Il en va à Téhéran comme à Pékin ou à Damas. Quand, à plusieurs reprises dans la décennie 2000, des manifestants chinois se sont « spontanément réunis » pour lancer slogans et projectiles divers sur l’ambassade du Japon, devant des caméras de télévision convoquées la veille, il n’est venu à l’esprit de personne de douter que c’est le régime communiste qui « organisait la spontanéité » avec l’efficacité (et, en l’espèce, la retenue nécessaire) qu’on lui connaît. A preuve, sur un simple coup de sifflet ou un ordre bref énoncé avec autorité, on a vu les manifestants replier des banderoles soigneusement calligraphiées, tourner les talons, et quitter les lieux sans barguigner. Quand à Damas, en septembre dernier, des manifestants saccagent la chancellerie saoudienne, caillassent l’ambassade de France ou les consulats turcs, tout le monde comprend bien évidemment que ce sont là de « simples citoyens syriens en colère », pour reprendre l’aimable langue de bois de l’agence de presse officielle syrienne SANA, décidément digne héritière de l’ATA (Agence télégraphique albanaise !) au temps de feu « le grand dirigeant Enver Hoxha« .

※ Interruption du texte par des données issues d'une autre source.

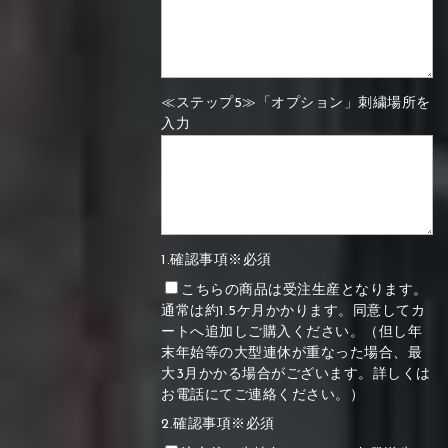
≪ステップ5≫「オプション」刺繍場所を
入力
1.確認事項※必須
こちらの商品は受注生産となります。
通常は約1.5ケ月かかります。同意してカ
ートへ追加しご購入ください。（但し年
末年始等の大型連休が重なった場合、最
大3月かかる場合がございます。詳しくは
お電話にてご連絡ください。）
2.確認事項※必須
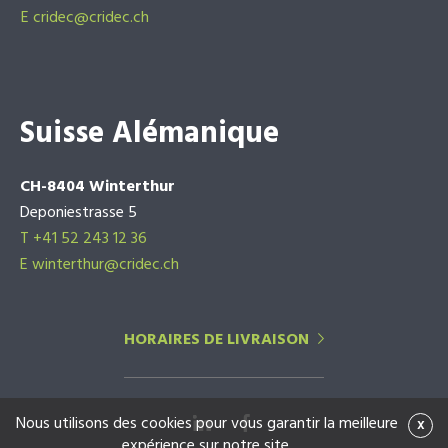
E
cridec@cridec.ch
Suisse Alémanique
CH-8404 Winterthur
Deponiestrasse 5
T +41 52 243 12 36
E winterthur@cridec.ch
HORAIRES DE LIVRAISON
Nous utilisons des cookies pour vous garantir la meilleure
x
expérience sur notre site.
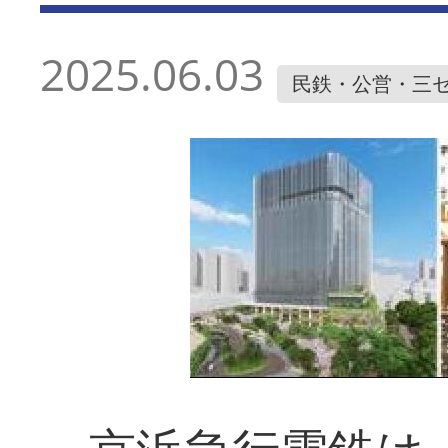
2025.06.03
民鉄・公営・三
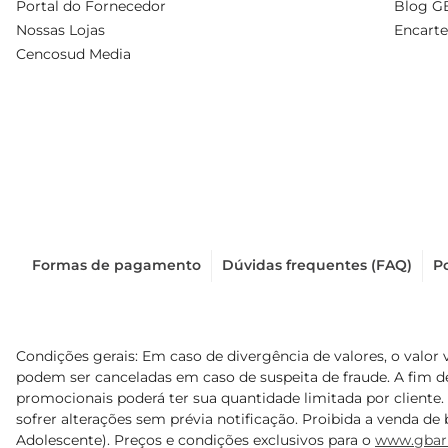
Portal do Fornecedor
Blog G
Nossas Lojas
Encarte
Cencosud Media
Formas de pagamento
Dúvidas frequentes (FAQ)
Po
Condições gerais: Em caso de divergência de valores, o valor 
podem ser canceladas em caso de suspeita de fraude. A fim 
promocionais poderá ter sua quantidade limitada por cliente.
sofrer alterações sem prévia notificação. Proibida a venda de b
Adolescente). Preços e condições exclusivos para o
www.gbar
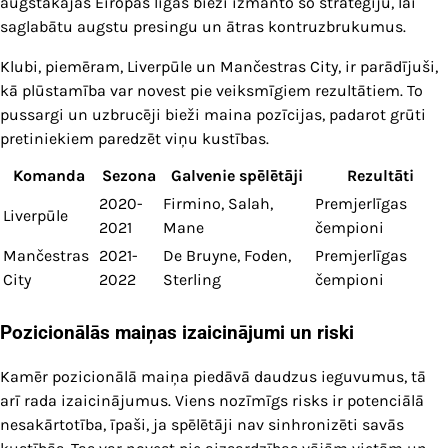
augstākajās Eiropas līgās bieži izmanto šo stratēģiju, lai
saglabātu augstu presingu un ātras kontruzbrukumus.
Klubi, piemēram, Liverpūle un Mančestras City, ir parādījuši,
kā plūstamība var novest pie veiksmīgiem rezultātiem. To
pussargi un uzbrucēji bieži maina pozīcijas, padarot grūti
pretiniekiem paredzēt viņu kustības.
Komanda
Sezona
Galvenie spēlētāji
Rezultāti
2020-
Firmino, Salah,
Premjerlīgas
Liverpūle
2021
Mane
čempioni
Mančestras
2021-
De Bruyne, Foden,
Premjerlīgas
City
2022
Sterling
čempioni
Pozicionālās maiņas izaicinājumi un riski
Kamēr pozicionālā maiņa piedāvā daudzus ieguvumus, tā
arī rada izaicinājumus. Viens nozīmīgs risks ir potenciālā
nesakārtotība, īpaši, ja spēlētāji nav sinhronizēti savās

Et donc quand, à Téhéran, le 29 novembre, des « étudiants en colère » (selon la terminologie officielle. Vu leur âge apparent, ils poursuivent sans doute des études longues…) envahissent la représentation diplomatique du Royaume-Uni en escaladant grilles et murs d’enceinte, s’y livrent à des déprédations qui touchent au symbolique (brûler l’Union Jack, fouler aux pieds le portrait de la reine, déménager les armoiries royales), et procèdent au saccage d’une partie des locaux tout en menaçant les personnels présents, nul ne doit douter non plus de l’organisation de leur « colère spontanée » par une des fractions du régime iranien. Qui connaît un peu les lieux (le quartier diplomatique: l’ambassade de Russie est de l’autre côté de la rue, l’ambassade de France un peu plus loin sur le même trottoir) sait que des forces de police sont stationnées en permanence et en nombre devant les grilles de la « rue Bobby Sands ». Leur passivité exemplaire le 29 novembre signe le crime de violation d’une enceinte diplomatique. Dans un pays où certes il y a un précédent fondateur (la prise d’otages de l’ambassade américaine, du 4 septembre 1979 au 20 janvier 1981), mais où il n’est de manifestations politiques qu’organisées par le régime, ou violemment réprimées dans tout autre cas.
Ceci posé, reste une question: pourquoi l’agence de presse officielle iranienne FARS a-t-elle jugé utile de diffuser sur son fil international cette image de Pulp Fiction de Quentin Tarantino ??? Pour le coup, nous avouons notre perplexité !
Actualisation janvier 2016: les questions évoquées ci-dessus se posent dans les mêmes termes lorsque, suite à l’exécution du sheikh chiite Nimr al-Nimr en Arabie saoudite, les locaux diplomatiques saoudiens à Téhéran sont attaqués et incendiés le 2 janvier 2016 (photo ci-dessous), et le consulat saoudien à Meched saccagé. Un procès ultérieur condamnera les « émeutiers » de Téhéran, sans que leur sociologie soit clairement explicitée.